I mulled it over. I’d never considered it before. “A bit of Billy Bragg, I think.”
“Unusual choice.”
“I reckon it’d be relatively easy, that’s all. Probably suit my voice better as well.” I took a sip of my pint.
“What song?” he persisted, and I wasn’t sure why he was being so persistent. I found myself looking for his angle; looking for a dig.
“What song?” I repeated, and gave it some deep deliberation. “Waiting for the Great Leap Forwards.”
“Never heard of it.”
“Why would you?”
When I got back to Buffalo and Lola with their drinks, they were waiting for me. Buffalo was strumming his fingers impatiently on a beer mat and Lola was picking a dried baked bean off the front of his olive green t-shirt.
“Heinz?” I asked Lola as I placed his glass in front of him.
“Branston’s, I think. I can’t remember. It was a few days ago. Might have been Heinz or possibly Sainsbury’s Basics.”
“Okay,” I interrupted him before he got into full throttle, “it’s not that important.”
“You asked!”
Buffalo stood up, stretched his arms above his head, and unintentionally thrust his impressive stomach out. “Time for a fag,” he announced, and then paused. “Here, Rod, I haven’t seen your boy, Thomas, for a while. Everything alright with him?”
“I haven’t seen him either. Neither has anybody else, for that matter. I don’t know how he’s doing. Must be good, though, considering the amount of hours he’s been putting in at the office.”
“Good, good. Nice lad,” commented Buffalo without any conviction whatsoever as he walked away with a packet of cigarettes in one hand, a disposable lighter in the other, and a Mini Cheddar clinging to the seat of his trousers.
Harry Growler
Tom Peddle sat on a plastic chair, leaning with his elbow on a dusty table and nervously propping his chin with his h
and. It was the furniture that one would expect to find in a nineteen seventies school classroom rather than the office of a renowned businessman like Harry Growler. The walls were bare and the fluorescent strip lighting flickered incessantly. Several cardboard boxes were stacked against one of the walls and above them hung a list of names that were pinned to a large cork notice board.
Tom strained to see if his name was on the list but in the intermittent light, he could not be sure if he had read it correctly. This made him yet more anxious. He shuffled in his chair, removed his elbow from the table, and clasped his hands together as if he were praying. He felt as though he had been left alone in the headmaster’s study to await an, as yet, undetermined punishment.
The door opened and Tom noticed that the paint was peeling from the door frame. A man entered the room. He was portly and ageing. He wasn’t dressed smartly like a traditional man of business but wore a woollen pullover and a pair of striped brown slacks. His face was deeply grooved and knotted and a pair of plastic rimmed reading glasses hung from a fine chain around his neck. He paid no heed to Tom’s presence, almost as if he wasn’t there. His phone rang and he answered it with a curt, “Yes?”

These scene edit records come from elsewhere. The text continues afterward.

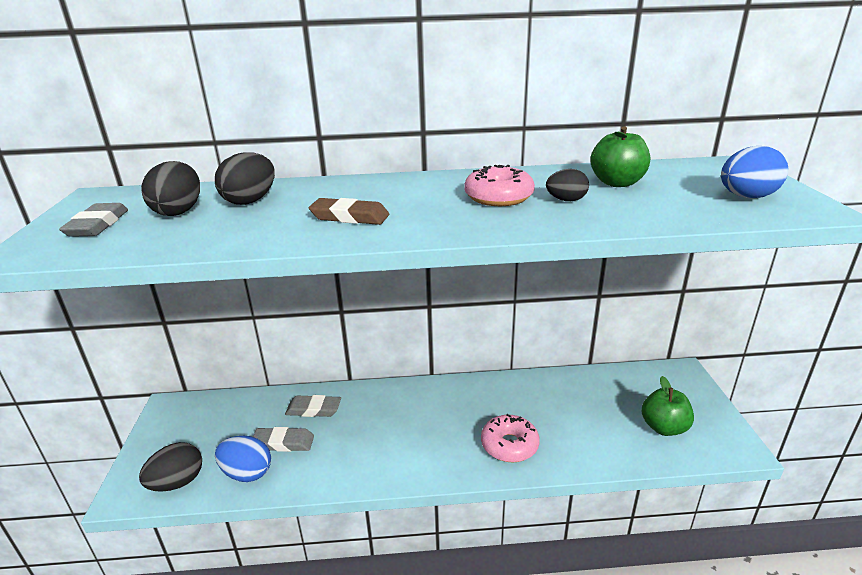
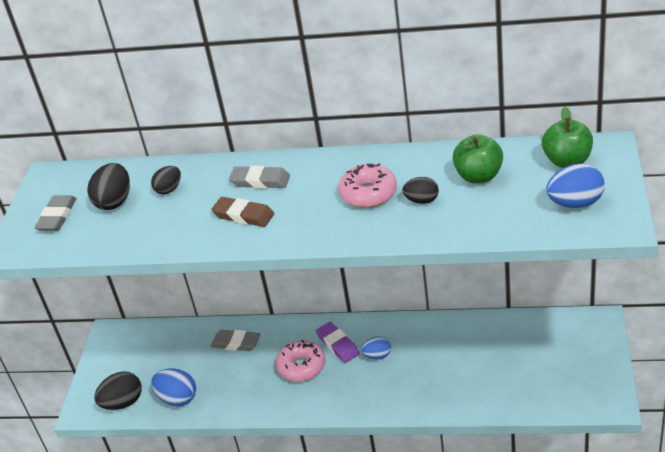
camera: 15 degrees right, 10 degrees up
black egg [215,152,275,205] -> black egg [151,166,181,194], size x0.63
grey eraser [253,427,314,452] -> grey eraser moved to [229,166,290,188]
pink donut [481,414,540,462] -> pink donut moved to [276,340,326,382]
green apple [642,376,694,436] -> green apple moved to [542,107,593,168]
none -> purple eraser [316,322,360,363]
none -> blue egg [361,336,391,359]

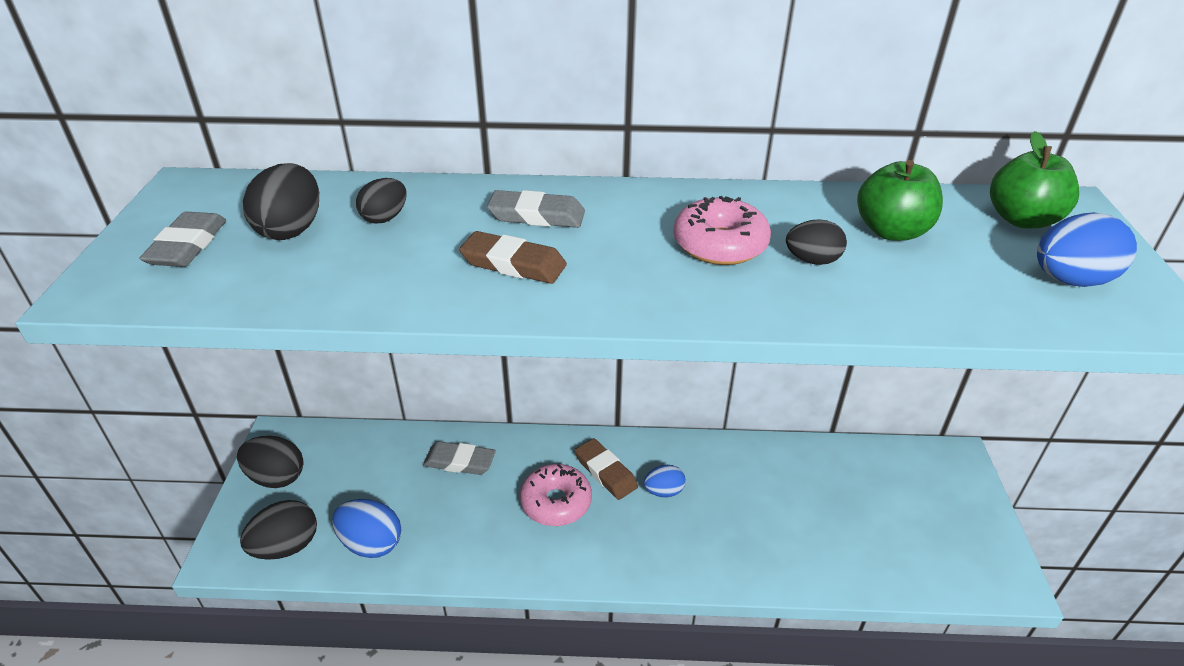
camera: 10 degrees left, 0 degrees up
purple eraser [316,322,360,363] -> brown eraser [575,438,638,500]
none -> black egg [237,436,304,488]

He listened to a voice on the other end of the line and then, with great deliberation in every word, said, “Do whatever you feel is necessary.” He then dismissed the call and placed his phone on top of the table at which Tom was sitting. He sat down opposite him and stared menacingly into his face. “And what can I do for you?”
Tom shuffled in his seat again, as if he were squirming just a little, like a naughty school boy. “Thank you for seeing me, Mr Growler.”
Growler held up a hand and cut him short. “What do you want?”
“I need you to extend me some credit.”
Growler pushed his spectacles onto the end of his nose and locked his eyes on Tom’s. “You want to borrow money from me!” He struck an attitude of disbelief. “From me! Although you still owe me from the last time I was kind enough to extend my credit to you and your family.” Growler seemed to grind his teeth pointedly as he overly pronounced the word, “family”. “Or had you forgotten about our previous arrangement?”